▶ **Written task**:
Would you please copy the part of the material below that opens with the line containing "Rendered at 2001 by 1125 pixels." and closes with the line containing "List each element's"? Copy it exactly, and only it.

▶ **Material provided**:
- Opening Delimiter -
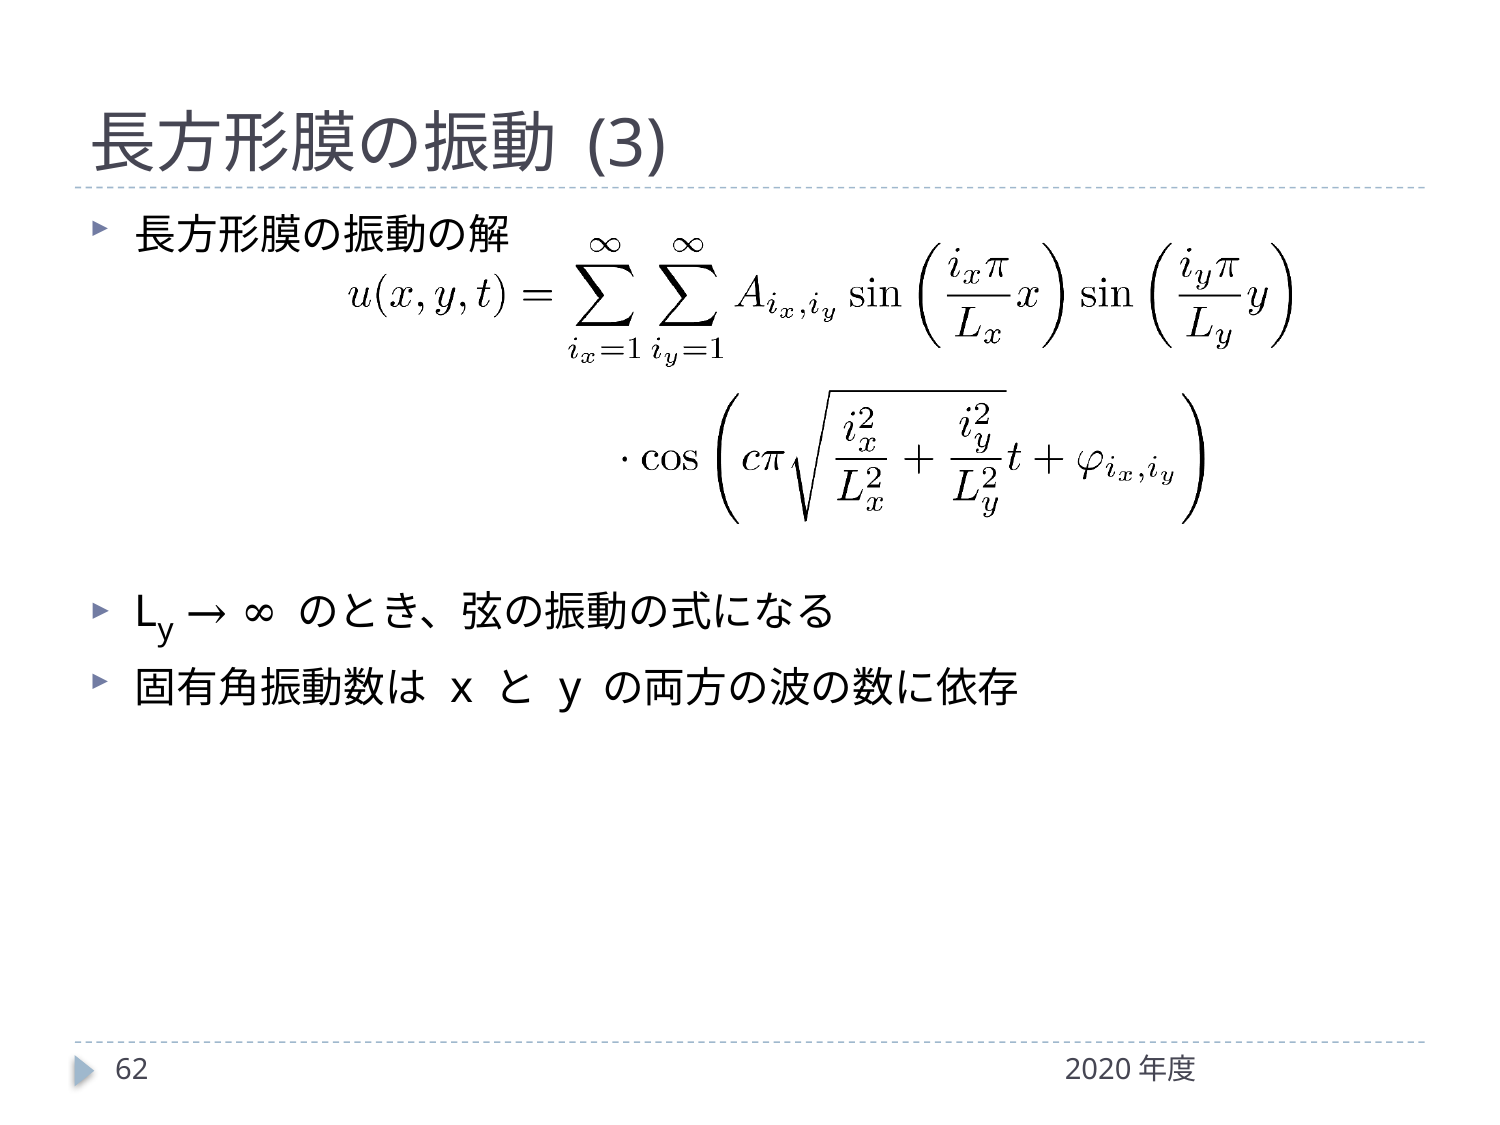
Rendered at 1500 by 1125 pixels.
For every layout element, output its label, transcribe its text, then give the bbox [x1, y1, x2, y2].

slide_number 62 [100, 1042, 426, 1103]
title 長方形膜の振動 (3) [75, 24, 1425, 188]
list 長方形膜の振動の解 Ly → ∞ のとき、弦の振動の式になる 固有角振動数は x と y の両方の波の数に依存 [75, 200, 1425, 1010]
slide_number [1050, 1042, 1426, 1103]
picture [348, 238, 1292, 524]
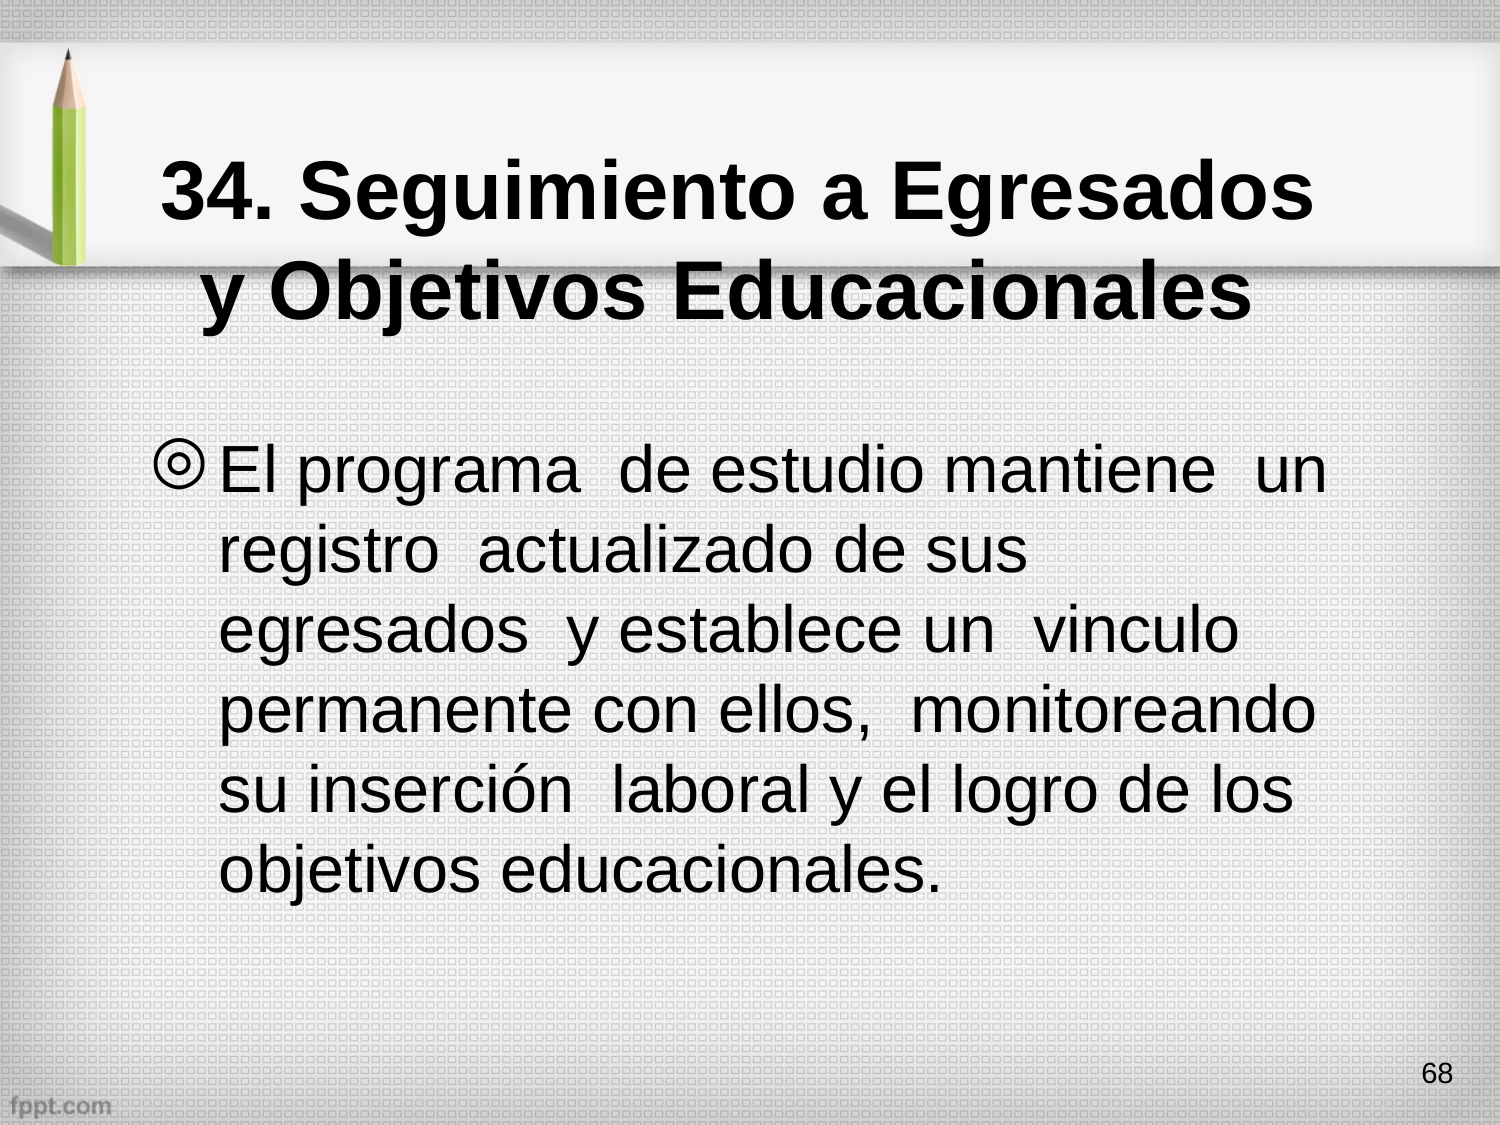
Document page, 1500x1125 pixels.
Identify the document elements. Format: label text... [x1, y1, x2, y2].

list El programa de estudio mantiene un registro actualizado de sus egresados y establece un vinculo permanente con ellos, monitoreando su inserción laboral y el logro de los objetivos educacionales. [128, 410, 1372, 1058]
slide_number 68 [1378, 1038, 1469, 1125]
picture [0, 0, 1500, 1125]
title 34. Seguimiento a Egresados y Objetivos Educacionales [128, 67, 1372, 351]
- Closing Delimiter -
- Opening Delimiter -
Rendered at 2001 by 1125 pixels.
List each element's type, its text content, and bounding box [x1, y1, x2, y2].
- Closing Delimiter -
- Opening Delimiter -
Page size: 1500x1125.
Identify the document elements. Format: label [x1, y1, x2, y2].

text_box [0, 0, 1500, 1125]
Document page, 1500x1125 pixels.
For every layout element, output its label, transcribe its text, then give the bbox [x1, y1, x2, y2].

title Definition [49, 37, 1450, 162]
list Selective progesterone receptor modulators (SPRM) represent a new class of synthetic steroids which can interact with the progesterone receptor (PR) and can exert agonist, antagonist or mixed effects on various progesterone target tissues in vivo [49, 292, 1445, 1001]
- Closing Delimiter -
▶ **Output**:
Rendered at 2001 by 1125 pixels.
List each element's type, its text content, and bounding box [x1, y1, x2, y2].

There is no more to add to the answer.